The fight to stop MDC sell-outs selling out is itself made difficult by the army of MDC supporters who have continued to follow these corrupt and incompetent leaders blindly like sheep. It is impossible to have a healthy and functioning democracy with such a blind and useless electorate.

Nomusa Garikai said...

@ Simba
Emmerson Mnangagwa is already falling on his own volition, if you try to assist the push, you will be blamed by the corrupt SADC/ AU leaders whose backing you need for any revolution to succeed.
Court cases, battles and revolutions are sometimes lost not because the case, army or cause was weak but because the lawyer, general or revolutionary leader was incompetent.
It is all very well calling for a shutdown but people need to know and agree what it is the shutdown is meant to achieve.

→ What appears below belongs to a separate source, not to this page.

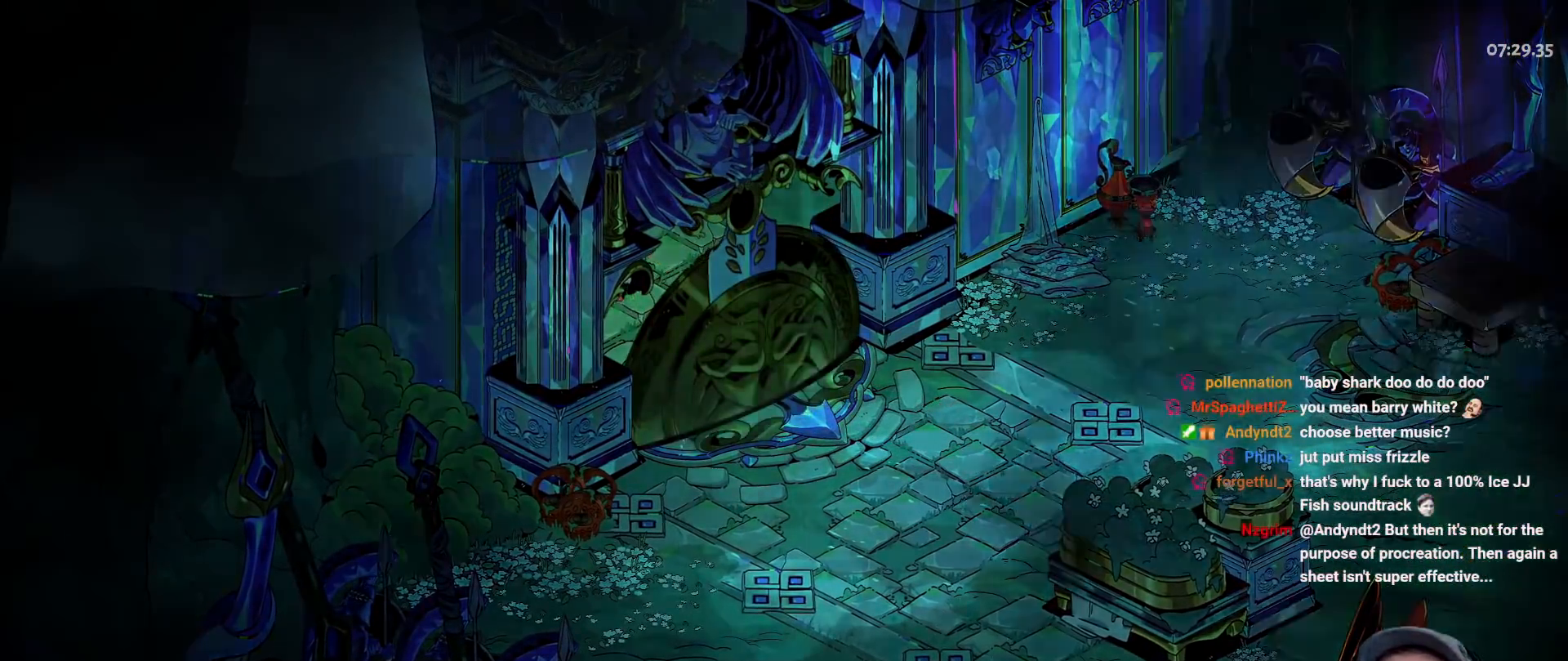
{"dt_ms": 500, "buttons": [], "left_stick": "center", "right_stick": "center", "button_events": []}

We have a regime of trigger happy thugs and this will be a long fight if people are going to make the necessary commitment they must be convinced it is all worth while.

Nomusa Garikai said...

Officials at the Registrar General Office told AFP that even if citizens want to pay for an urgent application for a passport, they face a minimum wait of 18 months before they can even submit their papers.

"Last month, the urgent applicants were being told to come back at the end of 2020," said one official who spoke to AFP on condition of anonymity.

Turning and turning in the widening gyre
The falcon cannot hear the falconer;
Things fall apart; the centre cannot hold;
Mere anarchy is loosed upon the world,
The blood-dimmed tide is loosed, and everywhere
The ceremony of innocence is drowned;
The best lack all conviction, while the worst
Are full of passionate intensity.

The Second Coming by W B Yeats

Well things are certainly falling apart in Zimbabwe, the centre cannot hold and anarch is ruling the roost. Mnangagwa and his cronies have failed to govern but that is not to say they will ever admit they failed much less give up power.

Indeed, whilst they know that they have failed, even they cannot be blind to the consequences of their failure, the economic hardships they see only serves to harden their own resolve to stay in power for fear they too will be swept away in the growing tide of abject poverty. Many of them have looted and even shed innocent blood in the drive to secure power; they only sure way of keeping this past secret is for them to remain in power. And so, they are hanging on to power with the desperation of a binnacle superglued to a rock.